Certainly the budget priorities for a travel show on CNN and a cable drama are different. (There are reasons most scripted shows film in Los Angeles, New York or, increasingly, Atlanta, and those reasons are “tax credits.”) But a series like Homeland sure could use a Tony Bourdain in its writers’ room, or at least on call. Last week, news broke that local artists, hired to “add authenticity” to scenes set in a Syrian refugee camp, had actually spray-painted messages like “Homeland is racist” and “Homeland is a joke.” (The scenes, like the rest of Homeland Season 5, were filmed in Germany.) That no one noticed this sabotage until the episode actually aired in the U.S. is a vicious indictment of the sort of cultural tourism that many domestic productions engage in. Hollywood wants to tell stories about terrible things happening to Americans but remains frustratingly uninterested in the lives or motivations of those non-Americans who are doing them. Homeland is far from the worst offender — I’d argue that the show nearly always tries to complicate its stories and, eventually, its antagonists. But what happened last week strikes me as an inevitable side effect of a storytelling culture built on shocks and reaction as opposed to open-minded engagement. That the world is a frightening place is a natural starting point for a dramatic story. But that point shouldn’t be a period.

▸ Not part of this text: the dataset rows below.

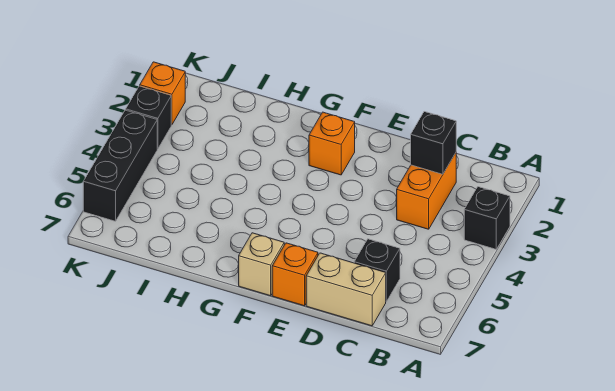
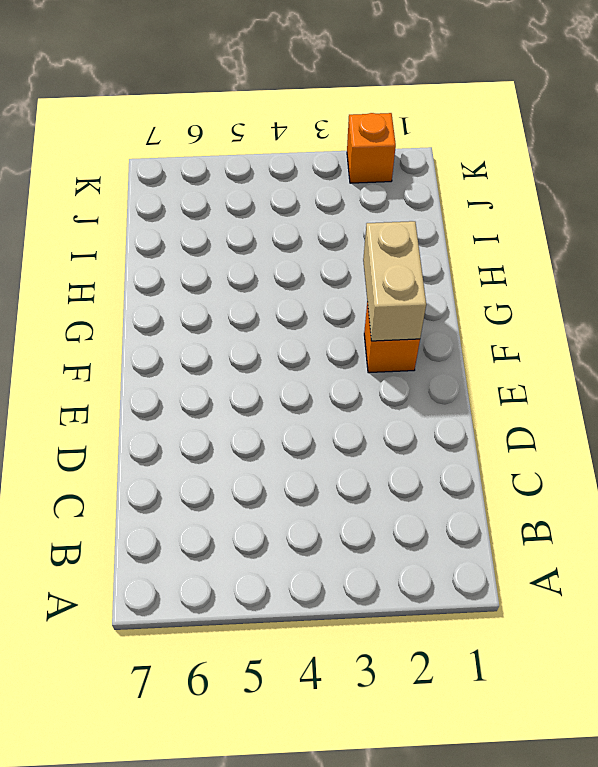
tan 1x2 brick [363,221,426,341] -> tan 1x2 brick moved to [306,253,386,326]
none -> black 1x1 brick [464,187,510,249]
none -> orange 1x2 brick [397,153,456,229]

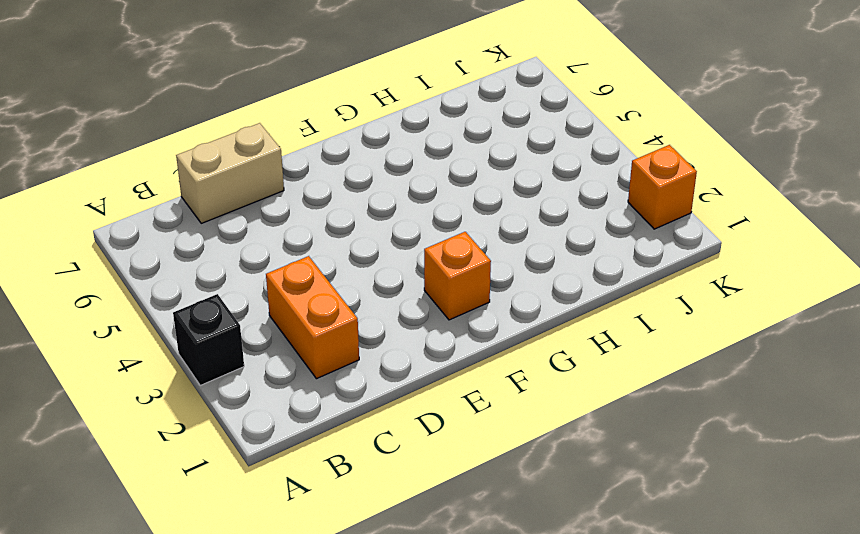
none -> black 1x1 brick [354,239,400,302]
none -> orange 1x1 brick [272,243,318,306]

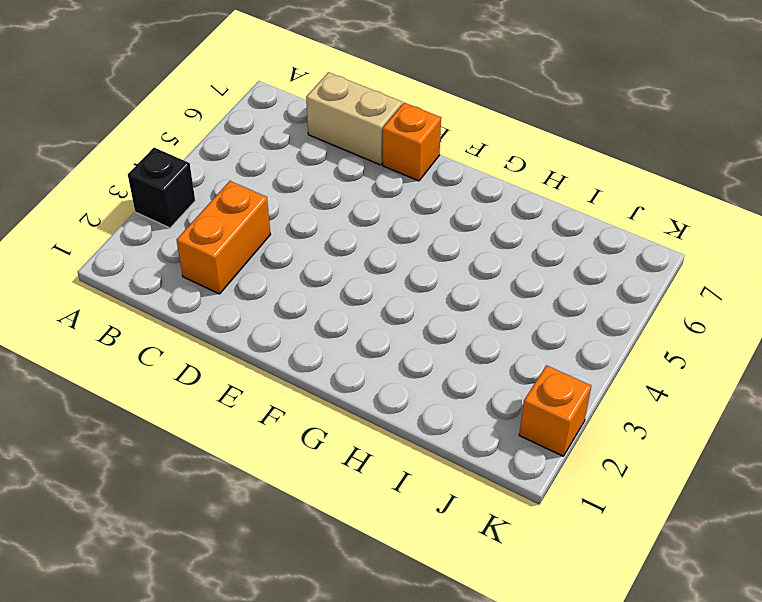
none -> black 1x1 brick [354,239,400,302]
none -> orange 1x1 brick [309,112,355,175]

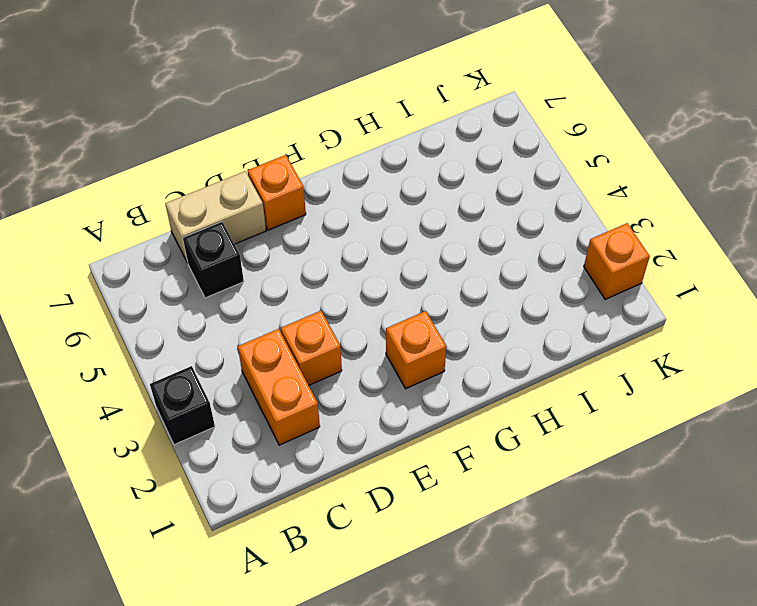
orange 1x1 brick [281,311,342,385] -> none
none -> tan 1x1 brick [239,233,284,296]
none -> black 1x1 brick [126,86,171,149]

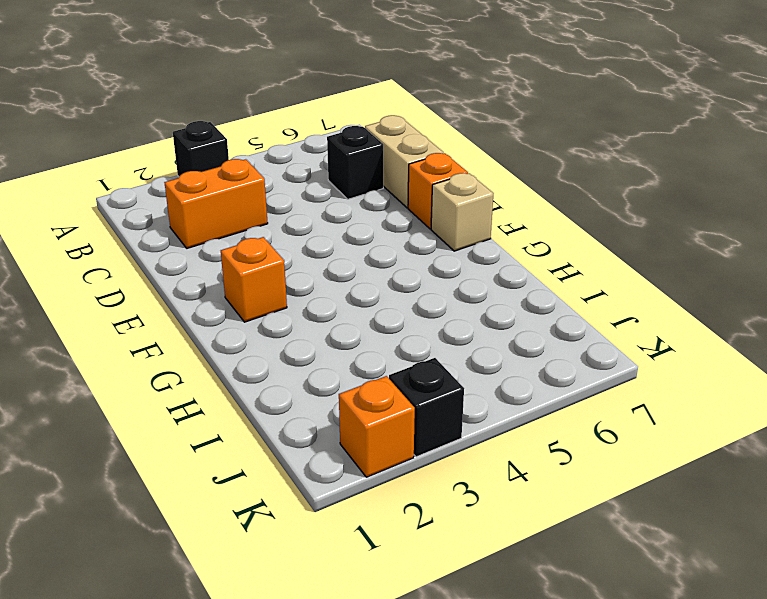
none -> black 1x3 brick [83,110,157,221]
none -> black 1x1 brick [411,112,456,174]

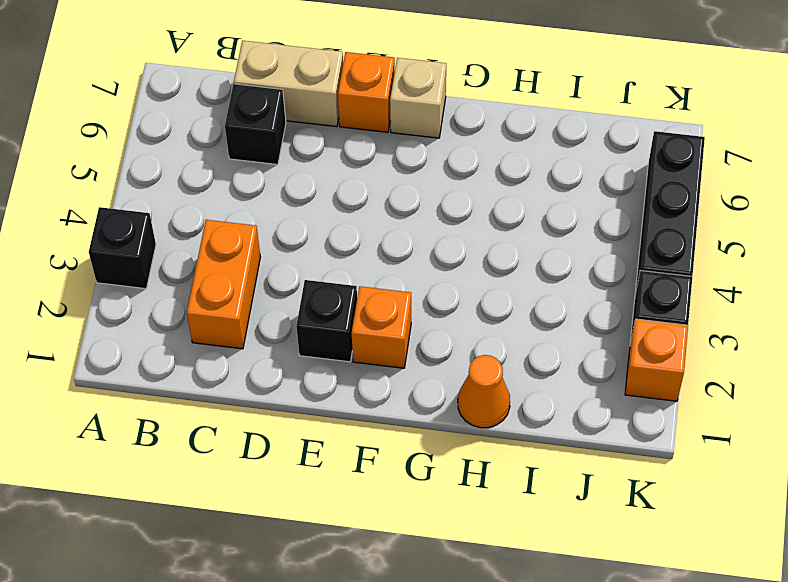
black 1x1 brick [296,280,357,362] -> black 1x1 brick moved to [411,112,456,174]
orange 1x1 cone [458,355,510,428] -> none

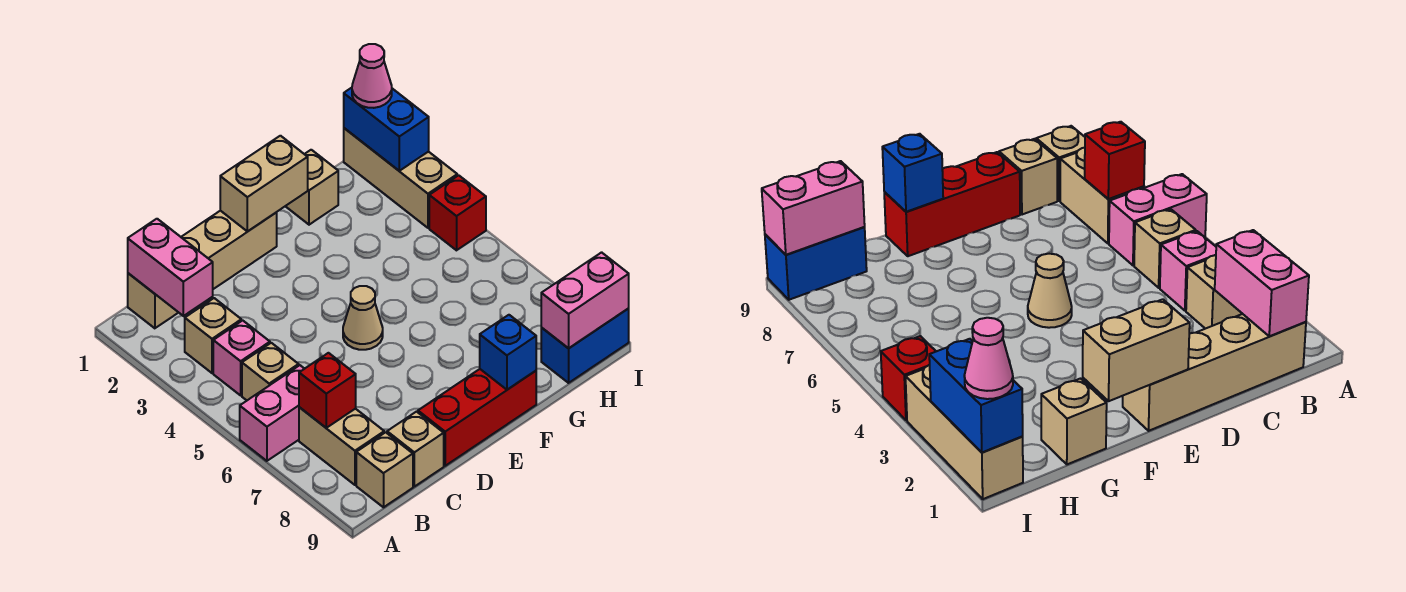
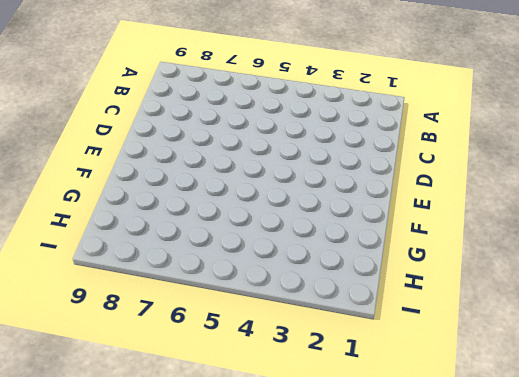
none -> pink 1x2 brick [240,365,304,461]
none -> tan 1x4 brick [128,211,277,328]
none -> tan 1x1 brick [185,298,241,373]

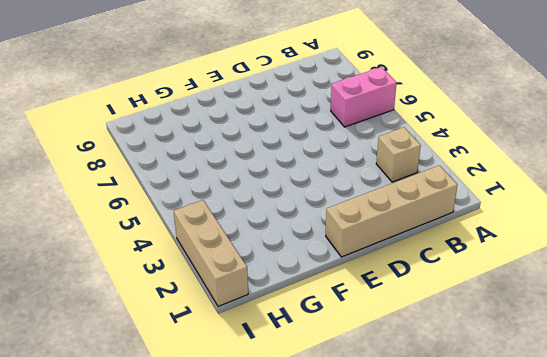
none -> pink 1x1 brick [213,320,270,395]
none -> tan 1x1 brick [242,343,299,400]
none -> tan 1x2 brick [299,407,384,485]

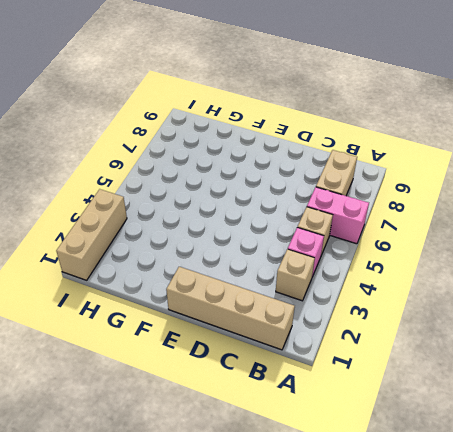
none -> tan 1x1 brick [356,432,413,507]
none -> tan 1x1 brick [387,412,444,487]
none -> red 1x3 brick [418,369,536,466]

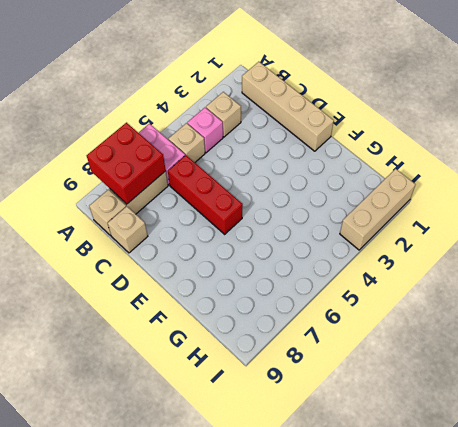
red 2x2 brick [87,123,166,204] -> red 1x1 brick [299,353,356,428]
red 1x3 brick [168,155,243,234] -> red 1x3 brick moved to [418,369,536,466]
none -> tan 1x1 cone [343,286,383,350]
none -> tan 1x1 brick [286,150,338,225]
none -> blue 1x2 brick [541,309,629,383]

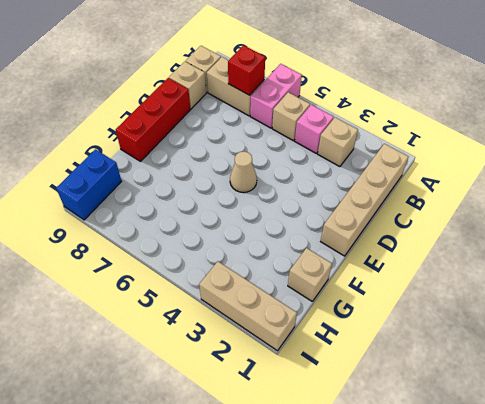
none -> red 1x1 brick [429,175,486,250]
none -> pink 1x2 brick [128,219,213,316]
none -> tan 1x2 brick [220,136,308,231]

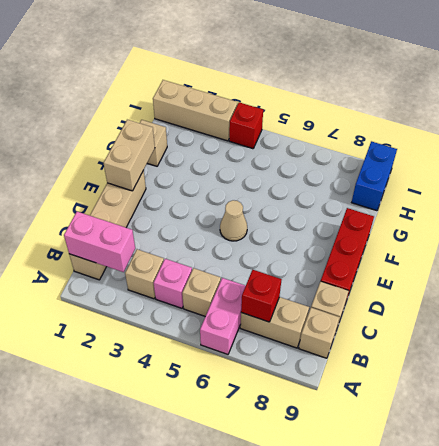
none -> blue 1x1 brick [480,315,536,390]
none -> pink 1x2 brick [541,252,629,348]
none -> blue 1x2 brick [344,88,429,171]

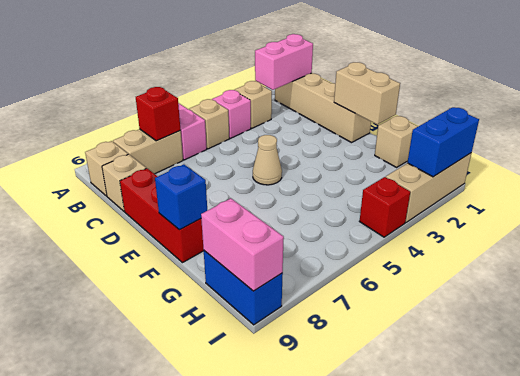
none -> pink 1x1 cone [352,44,392,108]

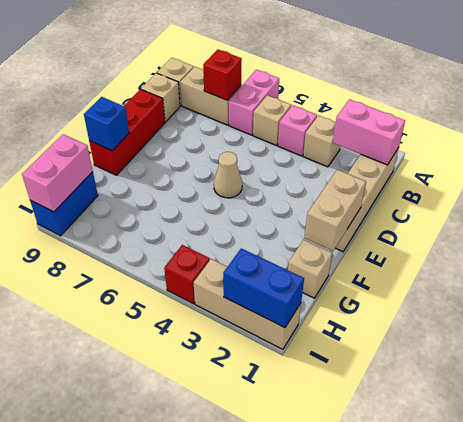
none -> pink 1x1 cone [352,44,392,108]

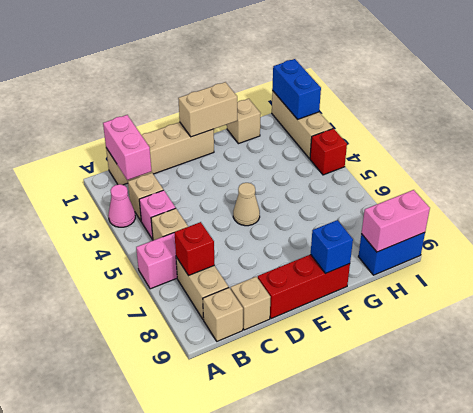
pink 1x1 cone [108,184,135,227] -> pink 1x1 cone moved to [352,44,392,108]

From serial unfaithfulness to serial killing, television in the 21st century has shown a dogged commitment to uncovering the darkest corners of the human condition. But Parts Unknown stands as an important reminder that, for the majority of the planet, the human condition is defined less by psychology and more by pressing, physical concerns like hunger, violence and basic survival. That Tony Bourdain can find compelling stories in places as disparate as an Oakland strip mall and a North Vietnamese tunnel is great news for his viewers and his bosses at CNN. But to his contemporaries in the writers’ room all across that dangerous, predator-filled region known as Los Angeles, it ought to be a challenge.